Augmenting generative models with biomedical knowledge graphs improves targeted drug discovery
This work addresses the challenge of generating biologically relevant drug candidates for targeted therapeutic development, representing a novel integration of knowledge graphs into generative models.
The study tackled the problem of integrating biomedical knowledge into generative models for drug discovery by introducing K-DREAM, a framework that uses knowledge graphs to direct molecular generation, resulting in improved binding affinities and predicted efficacy compared to state-of-the-art models.

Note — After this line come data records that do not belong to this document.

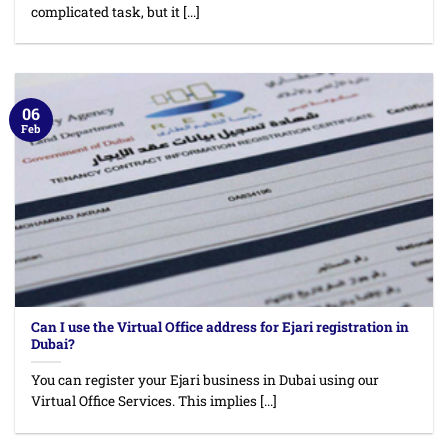
complicated task, but it [...]
06
Feb
Can I use the Virtual Office address for Ejari registration in
Dubai?
You can register your Ejari business in Dubai using our
Virtual Office Services. This implies [...]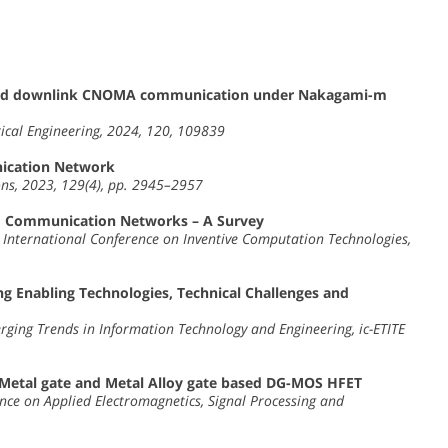
wered downlink CNOMA communication under Nakagami-m
ical Engineering, 2024, 120, 109839
ication Network
ns, 2023, 129(4), pp. 2945–2957
 Communication Networks – A Survey
h International Conference on Inventive Computation Technologies,
 Enabling Technologies, Technical Challenges and
rging Trends in Information Technology and Engineering, ic-ETITE
Metal gate and Metal Alloy gate based DG-MOS HFET
nce on Applied Electromagnetics, Signal Processing and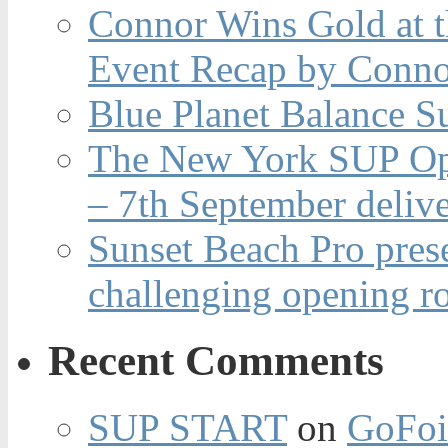
Connor Wins Gold at 
Event Recap by Conno
Blue Planet Balance Su
The New York SUP Ope
– 7th September deliv
Sunset Beach Pro pres
challenging opening r
Recent Comments
SUP START
on
GoFoi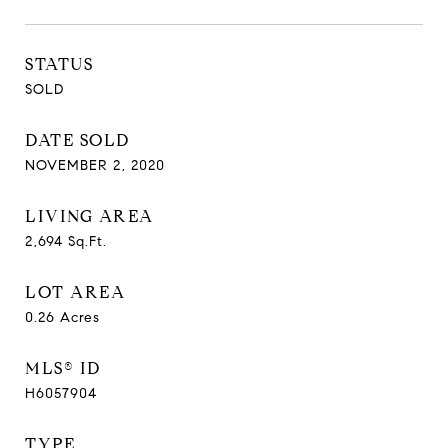
STATUS
SOLD
DATE SOLD
NOVEMBER 2, 2020
LIVING AREA
2,694
Sq.Ft.
LOT AREA
0.26
Acres
MLS® ID
H6057904
TYPE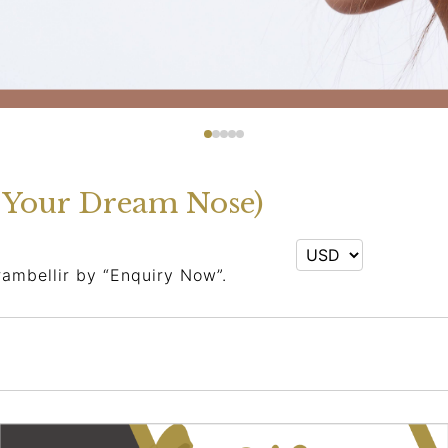
g Your Dream Nose)
rambellir by “Enquiry Now”.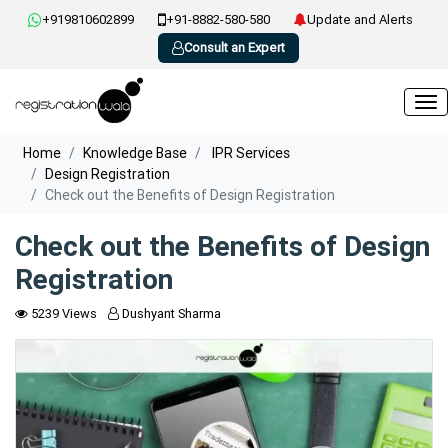
+919810602899
+91-8882-580-580
Update and Alerts
Consult an Expert
Home
Knowledge Base
IPR Services
Design Registration
Check out the Benefits of Design Registration
Check out the Benefits of Design
Registration
5239 Views
Dushyant Sharma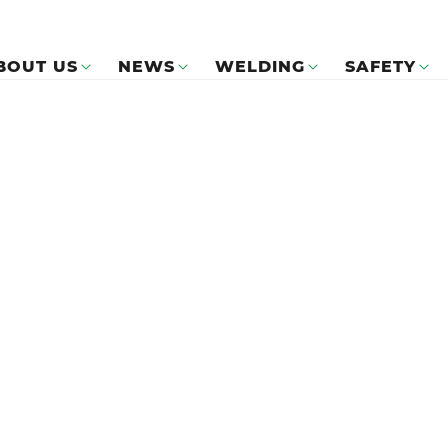
BOUT US
NEWS
WELDING
SAFETY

Recent breakthroughs in generative modeling have demonstrated remarkable capabilities in molecular generation, yet the integration of comprehensive biomedical knowledge into these models has remained an untapped frontier. In this study, we introduce K-DREAM (Knowledge-Driven Embedding-Augmented Model), a novel framework that leverages knowledge graphs to augment diffusion-based generative models for drug discovery. By embedding structured information from large-scale knowledge graphs, K-DREAM directs molecular generation toward candidates with higher biological relevance and therapeutic suitability. This integration ensures that the generated molecules are aligned with specific therapeutic targets, moving beyond traditional heuristic-driven approaches. In targeted drug design tasks, K-DREAM generates drug candidates with improved binding affinities and predicted efficacy, surpassing current state-of-the-art generative models. It also demonstrates flexibility by producing molecules designed for multiple targets, enabling applications to complex disease mechanisms. These results highlight the utility of knowledge-enhanced generative models in rational drug design and their relevance to practical therapeutic development.